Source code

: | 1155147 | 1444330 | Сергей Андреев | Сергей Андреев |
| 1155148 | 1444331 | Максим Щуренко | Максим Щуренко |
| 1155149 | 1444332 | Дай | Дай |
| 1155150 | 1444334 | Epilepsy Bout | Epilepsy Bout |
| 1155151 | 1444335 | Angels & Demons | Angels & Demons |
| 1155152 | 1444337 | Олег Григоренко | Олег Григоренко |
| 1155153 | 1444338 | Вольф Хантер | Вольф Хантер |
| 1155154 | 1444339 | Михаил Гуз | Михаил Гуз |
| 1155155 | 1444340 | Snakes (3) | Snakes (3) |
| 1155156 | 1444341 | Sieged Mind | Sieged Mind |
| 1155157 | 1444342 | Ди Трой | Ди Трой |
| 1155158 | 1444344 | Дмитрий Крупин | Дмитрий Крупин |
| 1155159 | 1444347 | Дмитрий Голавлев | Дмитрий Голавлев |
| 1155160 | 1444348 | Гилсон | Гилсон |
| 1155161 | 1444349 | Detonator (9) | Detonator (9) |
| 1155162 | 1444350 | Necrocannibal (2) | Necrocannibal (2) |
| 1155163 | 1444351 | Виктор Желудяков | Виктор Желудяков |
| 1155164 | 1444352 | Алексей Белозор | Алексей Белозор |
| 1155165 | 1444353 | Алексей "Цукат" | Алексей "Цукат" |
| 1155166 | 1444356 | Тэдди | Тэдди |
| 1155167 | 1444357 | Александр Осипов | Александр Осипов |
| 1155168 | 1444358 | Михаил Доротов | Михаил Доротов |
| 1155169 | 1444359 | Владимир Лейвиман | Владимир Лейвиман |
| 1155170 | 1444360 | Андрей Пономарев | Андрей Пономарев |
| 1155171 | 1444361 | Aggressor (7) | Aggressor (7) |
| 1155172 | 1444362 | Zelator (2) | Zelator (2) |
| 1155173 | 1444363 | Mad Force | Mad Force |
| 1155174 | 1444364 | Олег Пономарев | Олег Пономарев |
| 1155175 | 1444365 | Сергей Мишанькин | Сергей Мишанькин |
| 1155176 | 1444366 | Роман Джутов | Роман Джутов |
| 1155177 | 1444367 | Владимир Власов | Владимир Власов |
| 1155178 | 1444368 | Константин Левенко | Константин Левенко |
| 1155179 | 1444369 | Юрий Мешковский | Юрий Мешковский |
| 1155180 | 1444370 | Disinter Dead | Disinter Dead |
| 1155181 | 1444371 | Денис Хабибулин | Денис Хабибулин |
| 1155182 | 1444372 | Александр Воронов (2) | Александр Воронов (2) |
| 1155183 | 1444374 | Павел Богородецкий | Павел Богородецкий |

----

## Task statement
Transcribe the whole listing exactly.

## Task output
Source code

: | 1155147 | 1444330 | Сергей Андреев | Сергей Андреев |
| 1155148 | 1444331 | Максим Щуренко | Максим Щуренко |
| 1155149 | 1444332 | Дай | Дай |
| 1155150 | 1444334 | Epilepsy Bout | Epilepsy Bout |
| 1155151 | 1444335 | Angels & Demons | Angels & Demons |
| 1155152 | 1444337 | Олег Григоренко | Олег Григоренко |
| 1155153 | 1444338 | Вольф Хантер | Вольф Хантер |
| 1155154 | 1444339 | Михаил Гуз | Михаил Гуз |
| 1155155 | 1444340 | Snakes (3) | Snakes (3) |
| 1155156 | 1444341 | Sieged Mind | Sieged Mind |
| 1155157 | 1444342 | Ди Трой | Ди Трой |
| 1155158 | 1444344 | Дмитрий Крупин | Дмитрий Крупин |
| 1155159 | 1444347 | Дмитрий Голавлев | Дмитрий Голавлев |
| 1155160 | 1444348 | Гилсон | Гилсон |
| 1155161 | 1444349 | Detonator (9) | Detonator (9) |
| 1155162 | 1444350 | Necrocannibal (2) | Necrocannibal (2) |
| 1155163 | 1444351 | Виктор Желудяков | Виктор Желудяков |
| 1155164 | 1444352 | Алексей Белозор | Алексей Белозор |
| 1155165 | 1444353 | Алексей "Цукат" | Алексей "Цукат" |
| 1155166 | 1444356 | Тэдди | Тэдди |
| 1155167 | 1444357 | Александр Осипов | Александр Осипов |
| 1155168 | 1444358 | Михаил Доротов | Михаил Доротов |
| 1155169 | 1444359 | Владимир Лейвиман | Владимир Лейвиман |
| 1155170 | 1444360 | Андрей Пономарев | Андрей Пономарев |
| 1155171 | 1444361 | Aggressor (7) | Aggressor (7) |
| 1155172 | 1444362 | Zelator (2) | Zelator (2) |
| 1155173 | 1444363 | Mad Force | Mad Force |
| 1155174 | 1444364 | Олег Пономарев | Олег Пономарев |
| 1155175 | 1444365 | Сергей Мишанькин | Сергей Мишанькин |
| 1155176 | 1444366 | Роман Джутов | Роман Джутов |
| 1155177 | 1444367 | Владимир Власов | Владимир Власов |
| 1155178 | 1444368 | Константин Левенко | Константин Левенко |
| 1155179 | 1444369 | Юрий Мешковский | Юрий Мешковский |
| 1155180 | 1444370 | Disinter Dead | Disinter Dead |
| 1155181 | 1444371 | Денис Хабибулин | Денис Хабибулин |
| 1155182 | 1444372 | Александр Воронов (2) | Александр Воронов (2) |
| 1155183 | 1444374 | Павел Богородецкий | Павел Богородецкий |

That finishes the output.